• **INFORMATION PROVIDED**
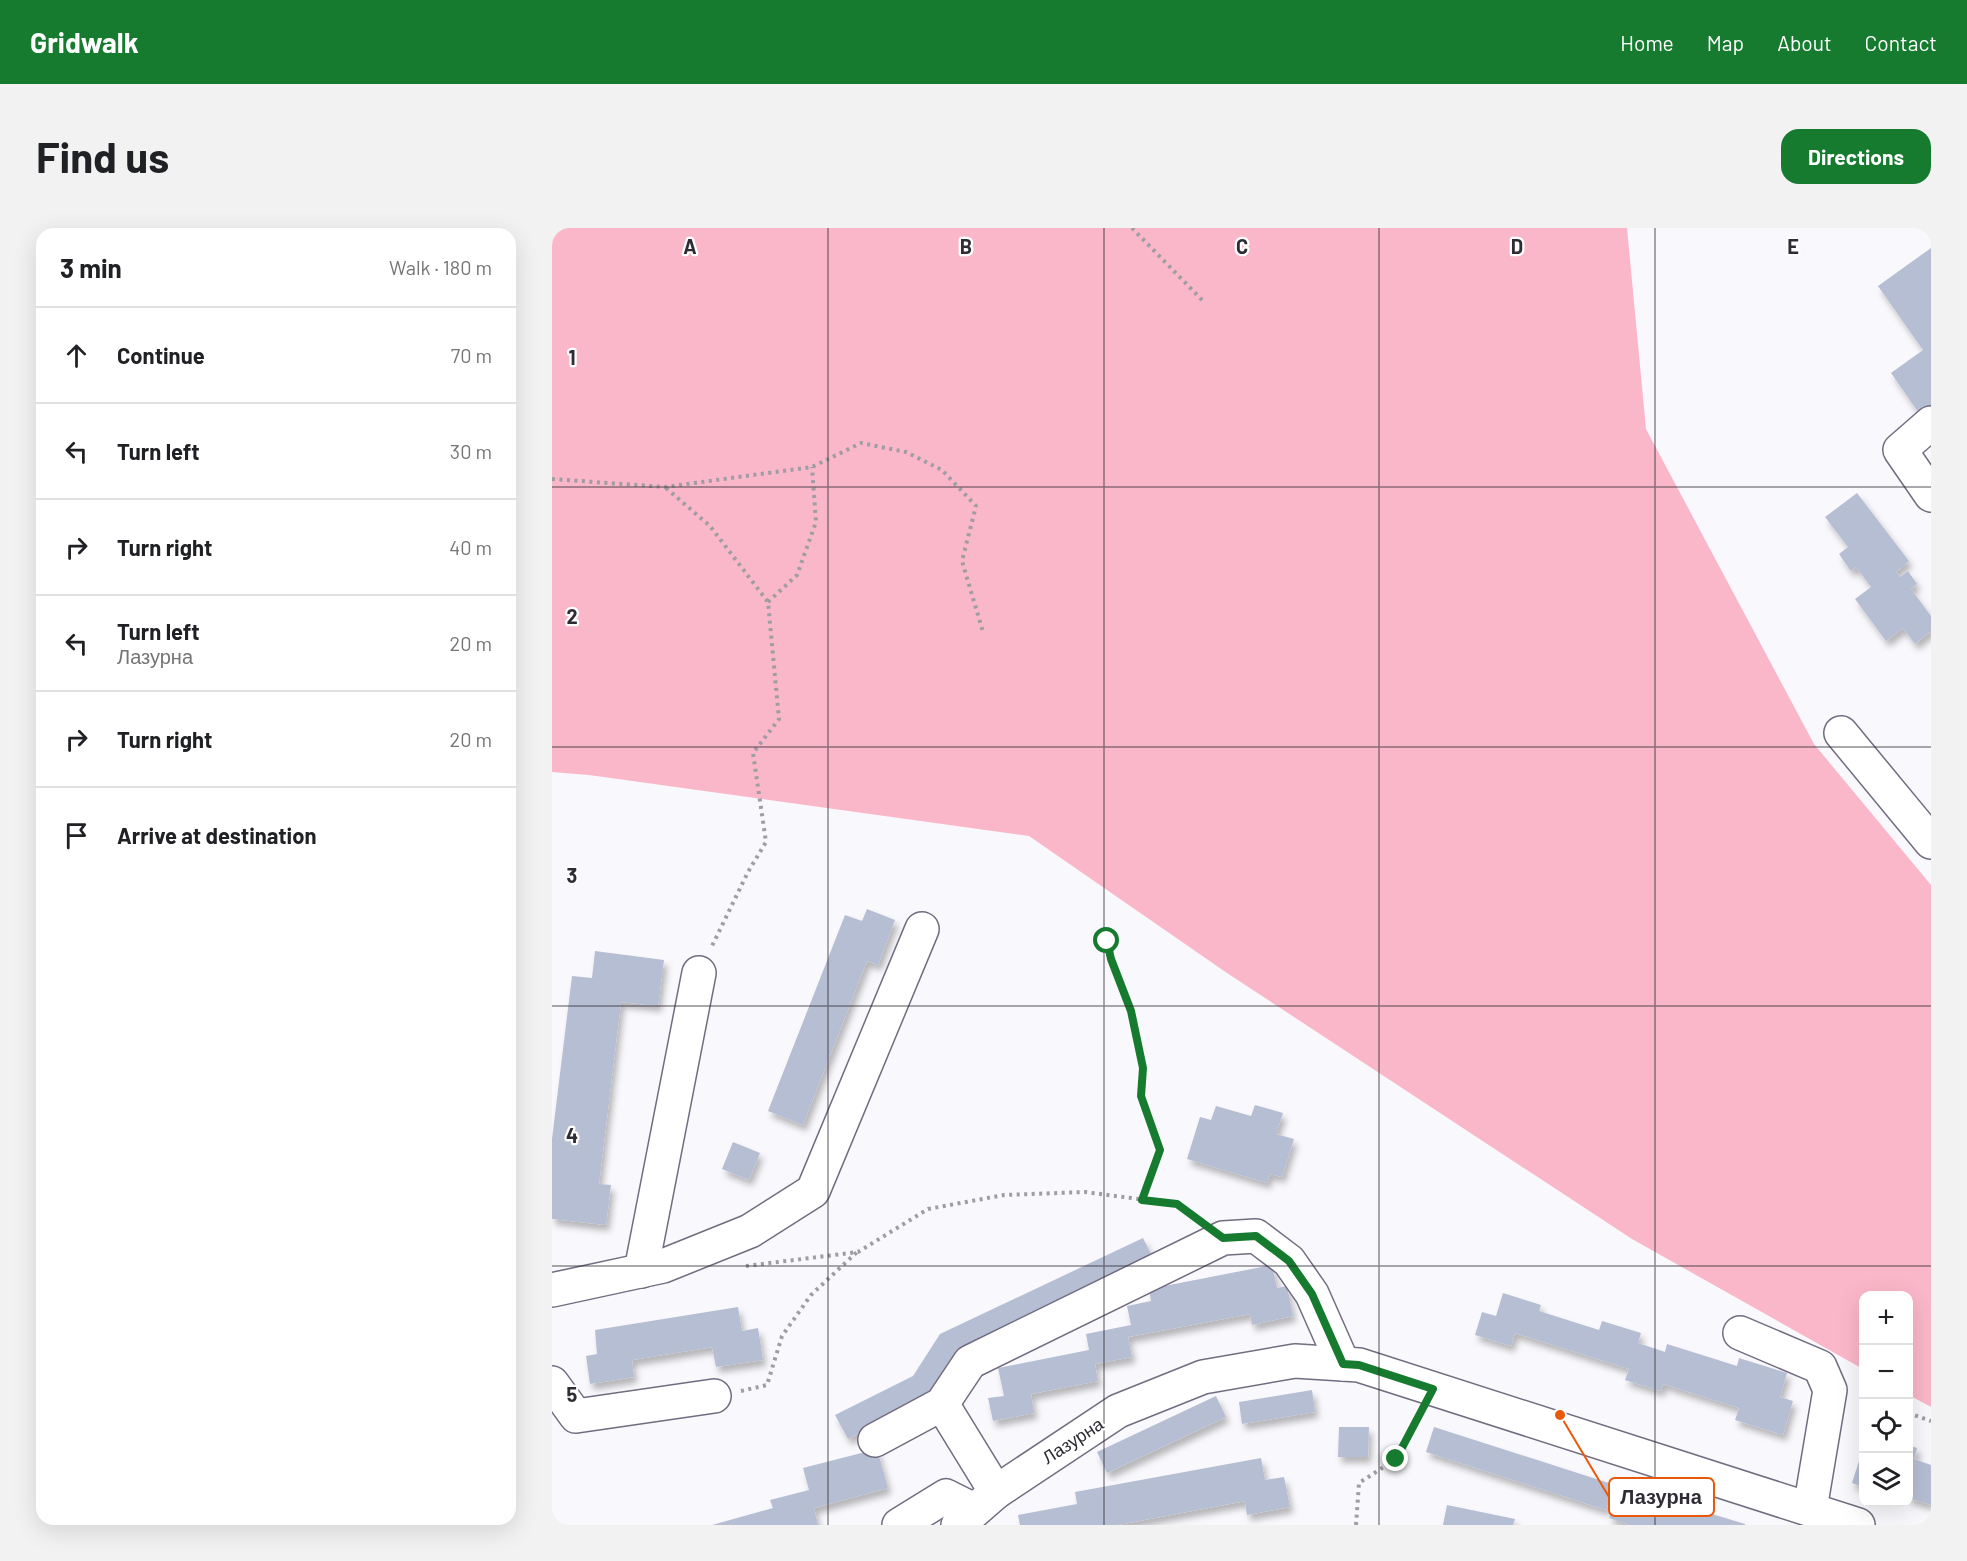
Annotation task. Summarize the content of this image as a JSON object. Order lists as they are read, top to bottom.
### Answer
{
  "streets": {
    "street": ["Лазурна"]
  },
  "places": ["Лазурна"],
  "page": {
    "header": "Gridwalk",
    "nav": [
      "Home",
      "Map",
      "About",
      "Contact"
    ],
    "buttons": "Directions",
    "title": "Find us",
    "heading": ["3 min", "Walk · 180 m"],
    "list": [
      ["Continue", "70 m"],
      ["Turn left", "30 m"],
      ["Turn right", "40 m"],
      ["Turn left", "Лазурна", "20 m"],
      ["Turn right", "20 m"],
      "Arrive at destination"
    ],
    "map_buttons": ["+", "−"]
  },
  "grid": {
    "columns": [
      "A",
      "B",
      "C",
      "D",
      "E"
    ],
    "rows": [
      "1",
      "2",
      "3",
      "4",
      "5"
    ]
  }
}
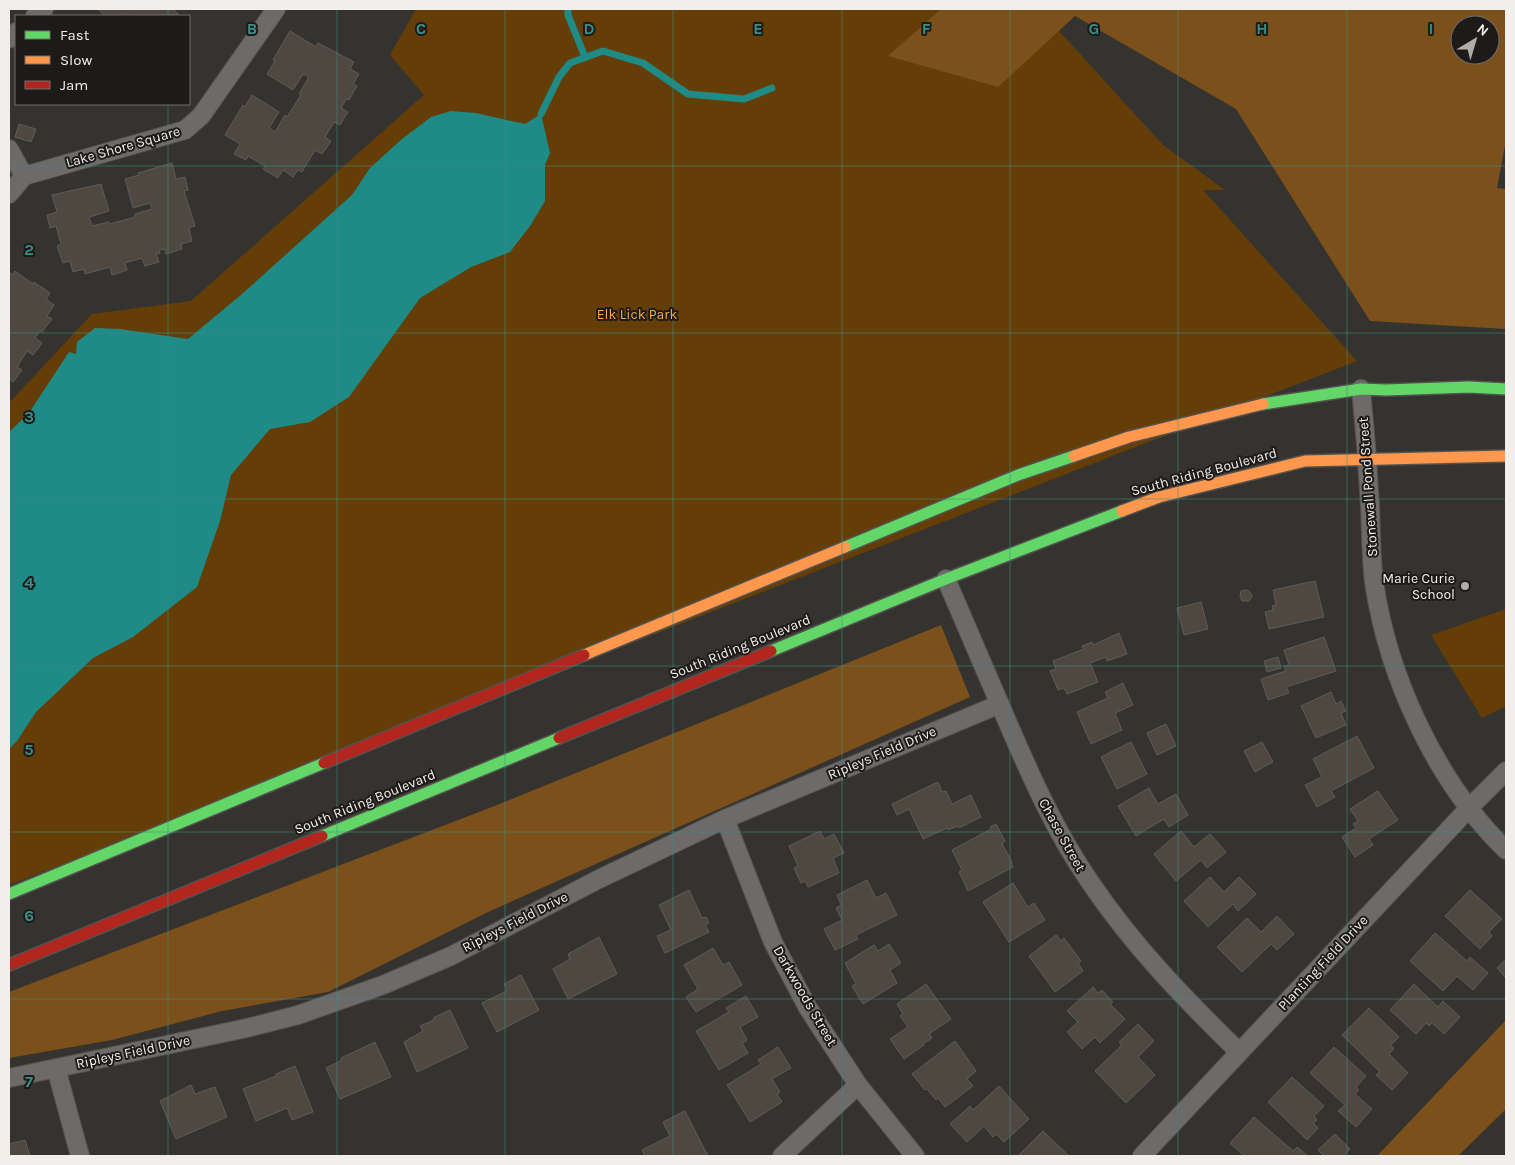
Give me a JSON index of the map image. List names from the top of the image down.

• **PROBLEM TO WORK ON**
Please report the number of lines in the data that include "image", with no other words.

• **RESPONSE**
2